Petugas langsung menuju lokasi kejadian setelah menerima laporan. Mereka mengerahkan mobil pemadam kebakaran untuk segera bertindak. Kepala Satpol PP dan Damkar Manggarai, Alexius Harimin, menjelaskan bahwa laporan kebakaran diterima melalui Plt. Sekda Kabupaten Manggarai. Ia menyampaikan detail situasi kebakaran:
“Hari ini, Sabtu 22 Agustus 2026, pukul 14.24 WITA, setelah mendapat laporan dari Bapak Camat Cibal melalui Plt. Sekretaris Daerah, selanjutnya diperintahkan Kepala Bidang Damkar untuk bersama anggota melakukan pemadaman api di hutan Wae Kebong Pagal. Puji Tuhan, api dengan mudah dapat dipadamkan oleh petugas setelah sekitar 30 menit dari laporan, petugas tiba di lokasi,” ujar Alexius.
Proses Pemadaman Api
Proses pemadaman api berlangsung secara cepat dan efektif. Petugas memanfaatkan alat pemadam yang tersedia serta strategi yang telah direncanakan.

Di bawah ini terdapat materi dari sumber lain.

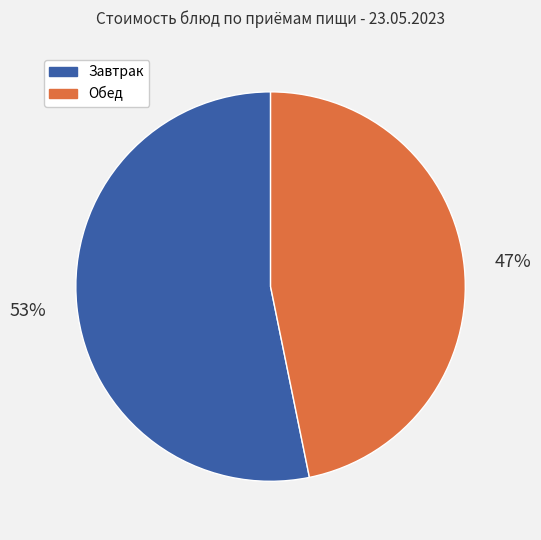

To the nearest percent, what is the average slice percentage?

50%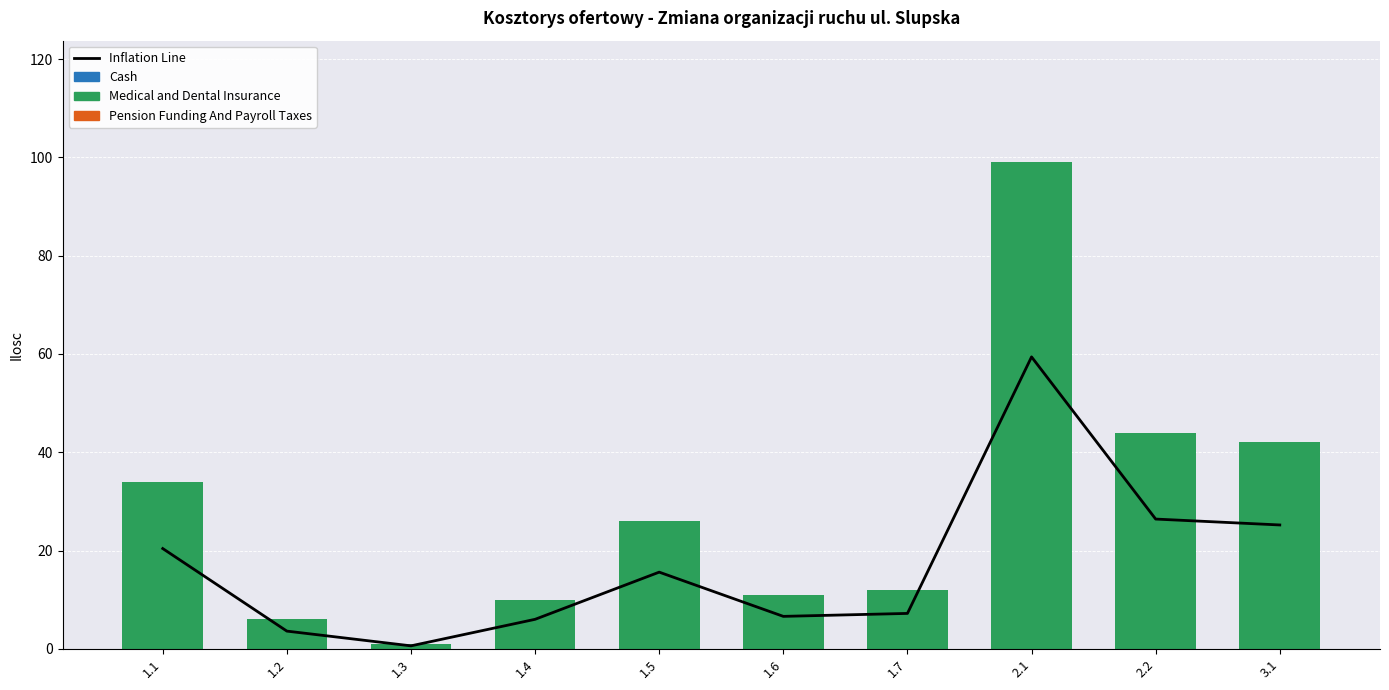

Reading left to right, list all the values displayed in this chart.

Inflation Line: 20.4	3.6	0.6	6.0	15.6	6.6	7.2	59.4	26.4	25.2
Cash: 0.0	0.0	0.0	0.0	0.0	0.0	0.0	0.0	0.0	0.0
Medical and Dental Insurance: 34.0	6.0	1.0	10.0	26.0	11.0	12.0	99.0	44.0	42.0
Pension Funding And Payroll Taxes: 0.0	0.0	0.0	0.0	0.0	0.0	0.0	0.0	0.0	0.0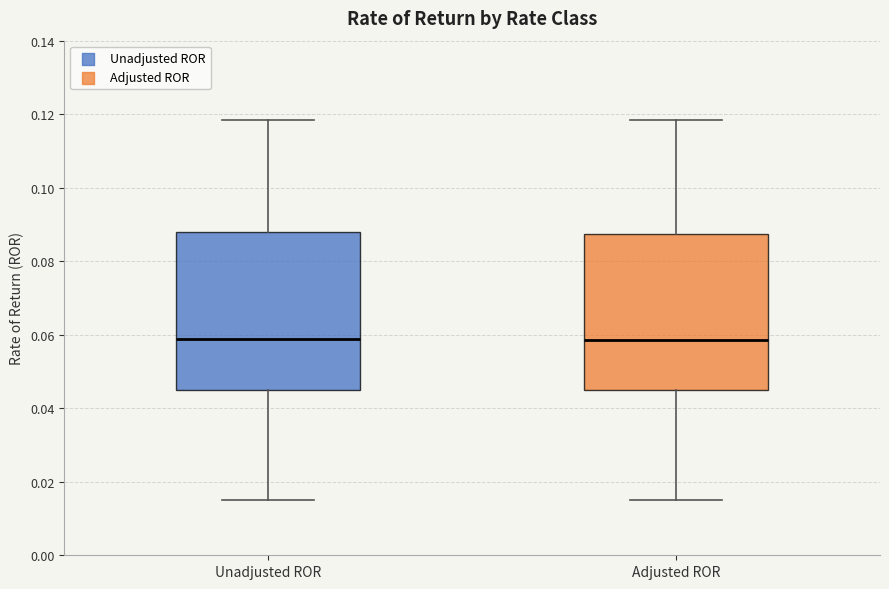

Where does the upper whisker of the box for Adjusted ROR end on the y-axis? The values are not printed on the chart, so give them approximately, as read against the axis.

0.118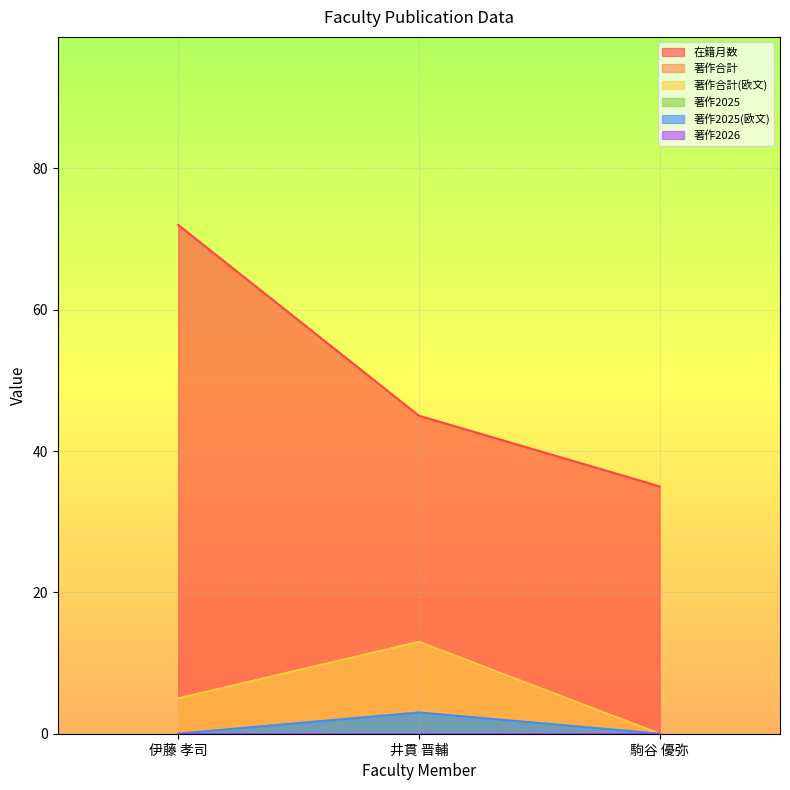

Reading right to left, list all the values displayed in this chart.

在籍月数: 35	45	72
著作合計: 0	13	5
著作合計(欧文): 0	13	5
著作2025: 0	3	0
著作2025(欧文): 0	3	0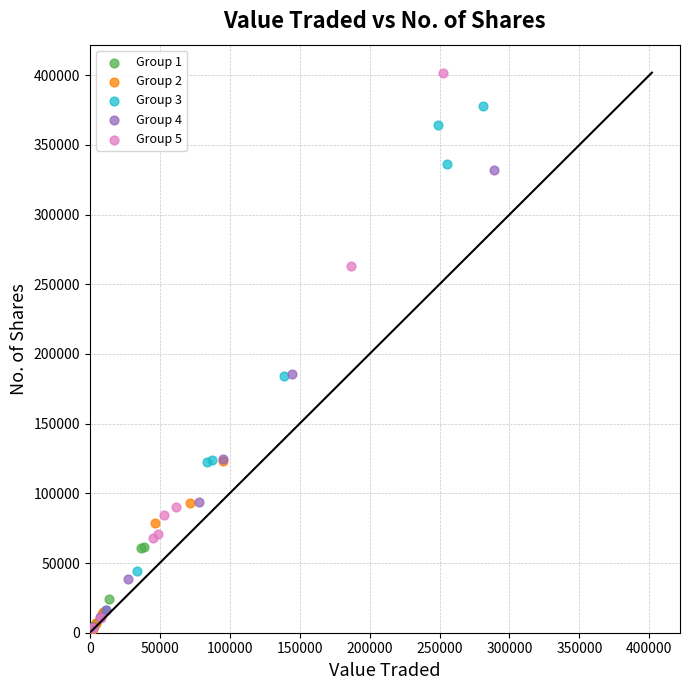

Which series has the largest Y range (max minus min)?

Group 5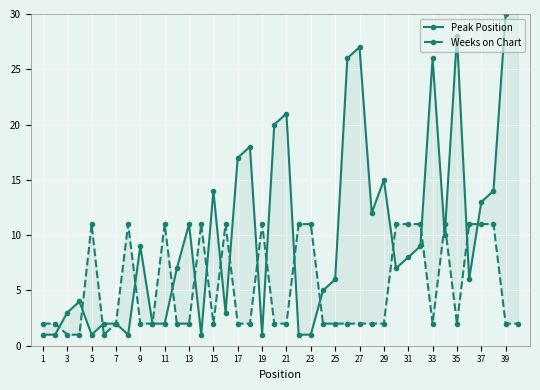

Rank the series by their maximum value, from lowest to highest.

Weeks on Chart, Peak Position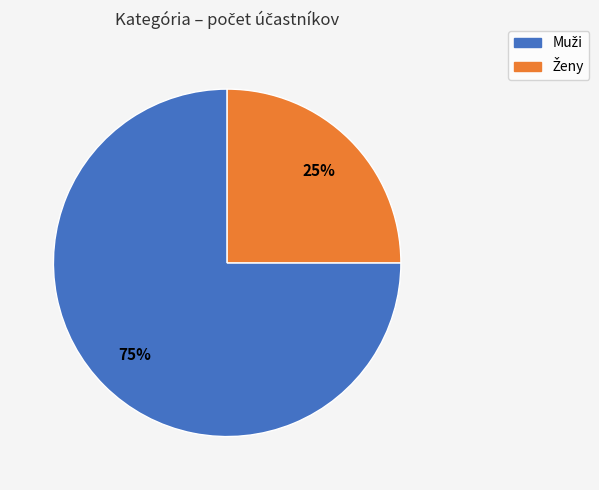

To the nearest percent, what is the difference between the largest and smallest slice percentages?

50%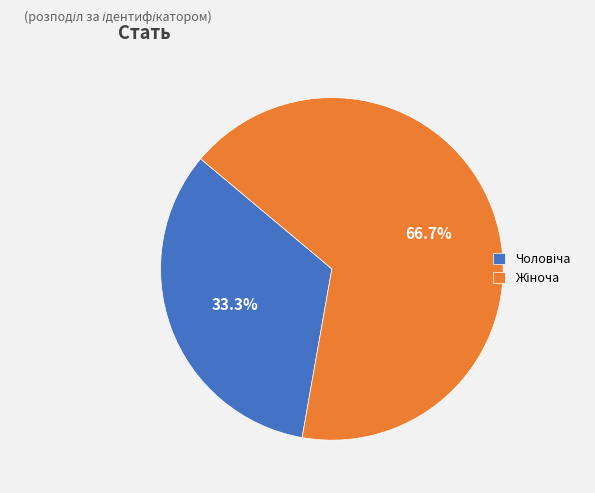

How many segments does this pie chart have?

2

Mereka bekerja sama untuk memastikan api tidak menyebar ke wilayah lain yang lebih rentan.
- Petugas memprioritaskan area yang paling terancam oleh api.
- Mobil pemadam kebakaran dikerahkan untuk menciptakan garis pembatas api.
- Tim pemadam bekerja dengan koordinasi yang baik untuk mempercepat proses pemadaman.
Kebakaran ini menjadi pengingat pentingnya kesiapan dan tanggap darurat dalam menghadapi berbagai bencana alam. Selain itu, hal ini juga menunjukkan pentingnya kerja sama antara instansi pemerintah dan masyarakat dalam menjaga keamanan lingkungan.
Peran Masyarakat
Masyarakat sekitar juga turut serta dalam upaya pencegahan dan penanggulangan kebakaran. Beberapa warga memberikan informasi awal tentang titik api, sehingga petugas dapat segera merespons. Selain itu, mereka juga membantu dengan cara-cara sederhana seperti membersihkan area sekitar rumah dari bahan-bahan yang mudah terbakar.
- Warga diminta untuk tetap waspada dan melaporkan kejadian apapun yang mencurigakan.
- Edukasi tentang pencegahan kebakaran dilakukan secara berkala.
- Partisipasi aktif masyarakat sangat penting dalam menjaga keamanan lingkungan.
Tindakan Lanjutan
Setelah kebakaran berhasil dipadamkan, pihak berwenang akan melakukan evaluasi terhadap penyebab kebakaran. Hal ini dilakukan untuk mencegah terulangnya kejadian serupa di masa depan. Dalam evaluasi tersebut, akan dilihat apakah ada faktor manusia atau alami yang menyebabkan kebakaran.
Selain itu, akan dilakukan penguatan sistem peringatan dini dan peningkatan kapasitas sumber daya manusia serta alat pemadam kebakaran. Upaya ini bertujuan agar masyarakat dan instansi pemerintah siap menghadapi ancaman bencana alam.